Passage provided ▸
========================

This feature is currently released in a beta version. The feature might change in the future. If you want to enable this beta feature, set the environment variable RASA_PRO_BETA_FINE_TUNING_RECIPE=true.

To generate a coverage report, use the --coverage-report option with the rasa test e2e command. You can also specify an output directory for the report with the --coverage-output-path argument. By default, the coverage results are printed to stdout and saved in the e2e_coverage_results directory within your assistant's folder. The report calculates coverage separately for both passing and failing tests.

rasa test e2e <path-to-test-cases> --coverage-report

The specific output artifacts are explained below.

Flow Coverage

Flow coverage report shows the percentage of flow steps that are covered by the E2E tests. Here's an example output:

Flow Name Coverage Num Steps Missing Steps Line Numbers
data/flows/order_pizza.yml::order_pizza 80.00% 5 1 [15-22]
data/flows/add_card.yml::add_card 75.00% 4 1 [10-10]
data/flows/add_contact.yml::add_contact 25.00% 4 3 [22-35, 27-28, 31-32]
data/flows/authenticate_user.yml::authenticate_user 0.00% 5 5 [11-13, 23-24, 16-24, 20-21, 14-15]
data/flows/check_balance.yml::check_balance 0.00% 2 2 [7-7, 6-6]
Total 40.00% 20 12

The Coverage column shows the percentage of steps covered by tests, while the Num Steps column indicates the total steps in each flow. The Missing Steps column lists steps not covered by tests, and Line Numbers indicates where these missing steps are located in the flow files.

========================

Dataset extract ▸
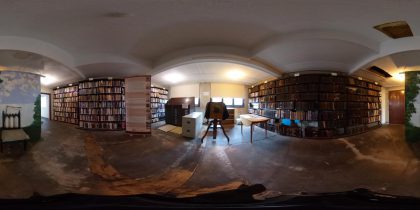
At what (x,y) coordinates should I click in order to perform the action: click on the right wall. Please return your answer as a coordinate pair (x, y). This screenshot has height=210, width=420. Looking at the image, I should click on (386, 101).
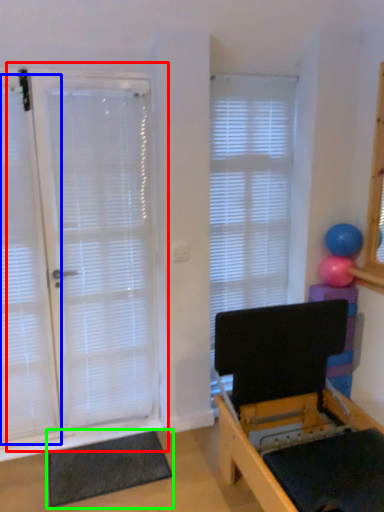
Question: Which object is positioned closest to door (highlighted by a red box)? Select from curtain (highlighted by a blue box) and yoga mat (highlighted by a green box).

Choices:
 (A) curtain
 (B) yoga mat

Answer: (A)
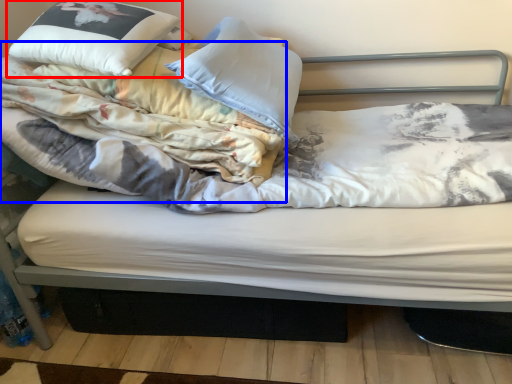
Question: Which point is further to the camera, pillow (highlighted by a red box) or blanket (highlighted by a blue box)?

Choices:
 (A) pillow
 (B) blanket

Answer: (A)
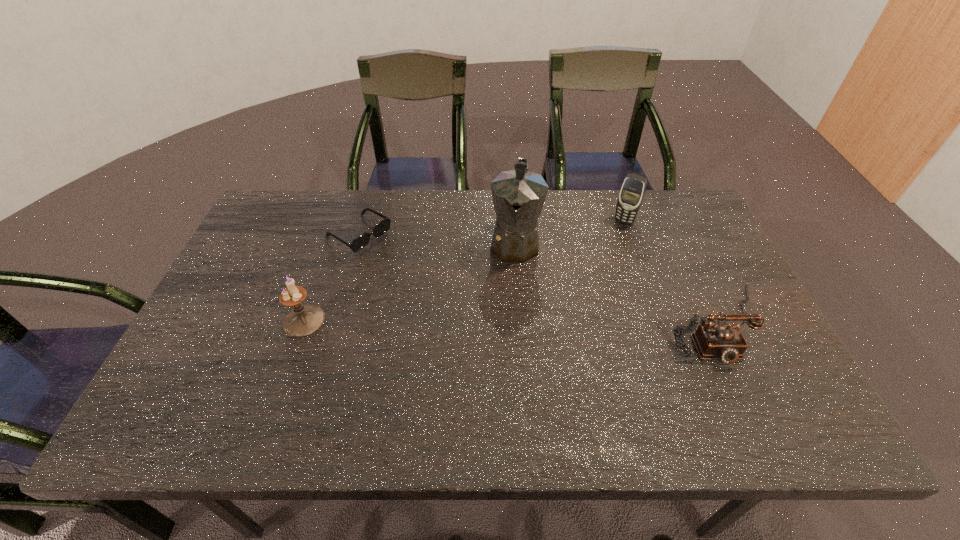
You are a GUI agent. You are given a task and a screenshot of the screen. Output one action in this format:
    pyautogui.click(x=<x>, y=<y>)
    Task: Click on the candle holder
    
    Given the screenshot: What is the action you would take?
    point(304,320)

This screenshot has width=960, height=540. Find the location of `telephone`. telephone is located at coordinates (725, 342).

Locate an element on the screen. The image size is (960, 540). the third object from left to right is located at coordinates (518, 195).

Image resolution: width=960 pixels, height=540 pixels. In order to click on coffeepot in this screenshot , I will do `click(518, 195)`.

Identify the location of sunglasses. This screenshot has width=960, height=540. (361, 241).

Identify the location of cellular telephone. The width and height of the screenshot is (960, 540). (632, 192).

The height and width of the screenshot is (540, 960). What are the coordinates of `vacant space located on the right of the candle holder` in the screenshot? It's located at (464, 321).

At what (x,y) coordinates should I click in order to perform the action: click on free region located on the dial of the telephone. Please return your answer as a coordinate pair (x, y). Looking at the image, I should click on (749, 393).

Image resolution: width=960 pixels, height=540 pixels. I want to click on free space located 0.090m on the pouring side of the third object from left to right, so click(x=510, y=295).

Where is `vacant space located on the pouring side of the third object from left to right`? The image size is (960, 540). vacant space located on the pouring side of the third object from left to right is located at coordinates (506, 327).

========================

Exercises ▸
1: In the coverage report text, which directory holds the coverage results by default?
2: Extend the text on the E2E test coverage report from the point where it stops.
The lines after the coverage-report text are separate material.

Answers below ▸
1: The e2e_coverage_results directory within the assistant's folder.

2:
important

From the above example, it is evident that majority of data/flows/add_contact.yml::add_contact are not well tested and none of the steps of data/flows/authenticate_user.yml::authenticate_user and data/flows/check_balance.yml::check_balance are tested. The next logical step for the user is to add E2E tests that covers the following flows.

As mentioned, the above analysis is done for both passing and failing tests and the results are also added to the coverage_report_for_passed_tests.csv and coverage_report_for_failed_tests.csv files respectively.

Command Coverage

The tool also outputs the coverage of commands the dialogue understanding module triggers when running the E2E tests. The output is a histogram for passing and failing tests separately in commands_histogram_for_passed_tests.png and commands_histogram_for_failed_tests.png.

Commands histogram examples
Passing / failing tests

Each passing and failing test is added to passed.yml and failed.yml respectively.

By using these tools, you can ensure your assistant is thoroughly tested and any gaps in coverage are identified and addressed.